- _TEXTO EXIBIDO_
━━━━━━

Experiência do TJRJ mostra como transformar tecnologia em eficiência no Judiciário

Rondinelli Ribeiro A imagem mostra o juiz Josué de Matos Ferreira, do Tribunal de Justiça do Estado do Rio de Janeiro (TJERJ), apresentando a palestra "As sinergias entre as automatizações do Sistema ePROC e a centralização do processamento na CEPROC: a experiência do TJERJ" no palco do auditório do TJTO.  Ao fundo, um telão exibe o tema da apresentação, com destaque para os conceitos de gestão de pessoas e processos de trabalho, enquanto o palestrante conduz a exposição aos participantes do IV Encontro Interinstitucional do eproc.

A experiência do Tribunal de Justiça do Rio de Janeiro (TJRJ) na integração entre tecnologia, gestão e automação abriu a programação da tarde desta segunda-feira (6/7) do IV Encontro Interinstitucional do eproc. O tema foi apresentado pelo juiz Josué de Matos Ferreira na palestra “As sinergias entre as automatizações do Sistema ePROC e a centralização do processamento na CEPROC: a experiência do TJRJ”.

Ao compartilhar a experiência do TJRJ, o magistrado explicou que a implantação do eproc foi acompanhada por uma ampla reorganização da forma de trabalho, conduzida pela Central de Processamento (CEPROC), vinculada à Corregedoria-Geral da Justiça. Segundo ele, o maior desafio não está apenas na adoção de uma nova ferramenta tecnológica, mas na superação de práticas herdadas do processo físico.

"Embora o processo seja digital, a forma de operá-lo permanece atrelada a práticas do passado. Se o operador do sistema não abandonar essa cultura, acabará reproduzindo as ineficiências do legado, independentemente da qualidade da nova ferramenta”, pontuou o juiz Josué de Matos.

━━━━━━

Itens listados em um conjunto de dados:
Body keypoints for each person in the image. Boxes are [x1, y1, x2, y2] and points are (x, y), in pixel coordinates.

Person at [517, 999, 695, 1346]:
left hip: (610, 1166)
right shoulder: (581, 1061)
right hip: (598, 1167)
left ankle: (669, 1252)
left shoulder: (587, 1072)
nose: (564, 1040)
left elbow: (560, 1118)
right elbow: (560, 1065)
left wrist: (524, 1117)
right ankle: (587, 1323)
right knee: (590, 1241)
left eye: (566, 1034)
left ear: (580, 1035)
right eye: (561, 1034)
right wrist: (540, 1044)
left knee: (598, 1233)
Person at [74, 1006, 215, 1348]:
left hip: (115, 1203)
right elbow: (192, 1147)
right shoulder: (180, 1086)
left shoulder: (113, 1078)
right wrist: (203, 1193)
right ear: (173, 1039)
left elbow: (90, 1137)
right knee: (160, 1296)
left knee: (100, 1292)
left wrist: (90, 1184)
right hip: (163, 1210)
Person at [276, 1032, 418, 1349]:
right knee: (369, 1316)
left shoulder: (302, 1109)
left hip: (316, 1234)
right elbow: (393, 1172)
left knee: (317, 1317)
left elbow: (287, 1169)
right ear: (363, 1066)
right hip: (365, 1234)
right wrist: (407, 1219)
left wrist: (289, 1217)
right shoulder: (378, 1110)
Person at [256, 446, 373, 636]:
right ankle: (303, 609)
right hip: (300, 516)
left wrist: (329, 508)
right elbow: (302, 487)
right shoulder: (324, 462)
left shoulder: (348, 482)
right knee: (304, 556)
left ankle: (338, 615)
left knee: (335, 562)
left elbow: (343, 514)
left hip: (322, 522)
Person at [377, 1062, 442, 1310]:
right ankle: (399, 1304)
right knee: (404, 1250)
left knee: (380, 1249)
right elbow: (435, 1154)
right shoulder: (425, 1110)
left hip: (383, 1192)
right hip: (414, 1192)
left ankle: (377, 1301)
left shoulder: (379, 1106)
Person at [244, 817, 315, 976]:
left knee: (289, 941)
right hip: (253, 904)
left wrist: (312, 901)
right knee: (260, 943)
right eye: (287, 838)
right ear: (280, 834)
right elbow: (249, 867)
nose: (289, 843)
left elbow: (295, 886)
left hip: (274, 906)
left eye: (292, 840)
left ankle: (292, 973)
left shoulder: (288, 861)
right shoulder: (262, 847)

━━━━━━

- _SUA TAREFA_
No texto sobre a experiência do TJRJ, qual órgão conduziu a reorganização da forma de trabalho que acompanhou a implantação do eproc? Responda em uma frase, por favor.

- _SUA RESPOSTA_
A reorganização foi conduzida pela Central de Processamento (CEPROC), vinculada à Corregedoria-Geral da Justiça.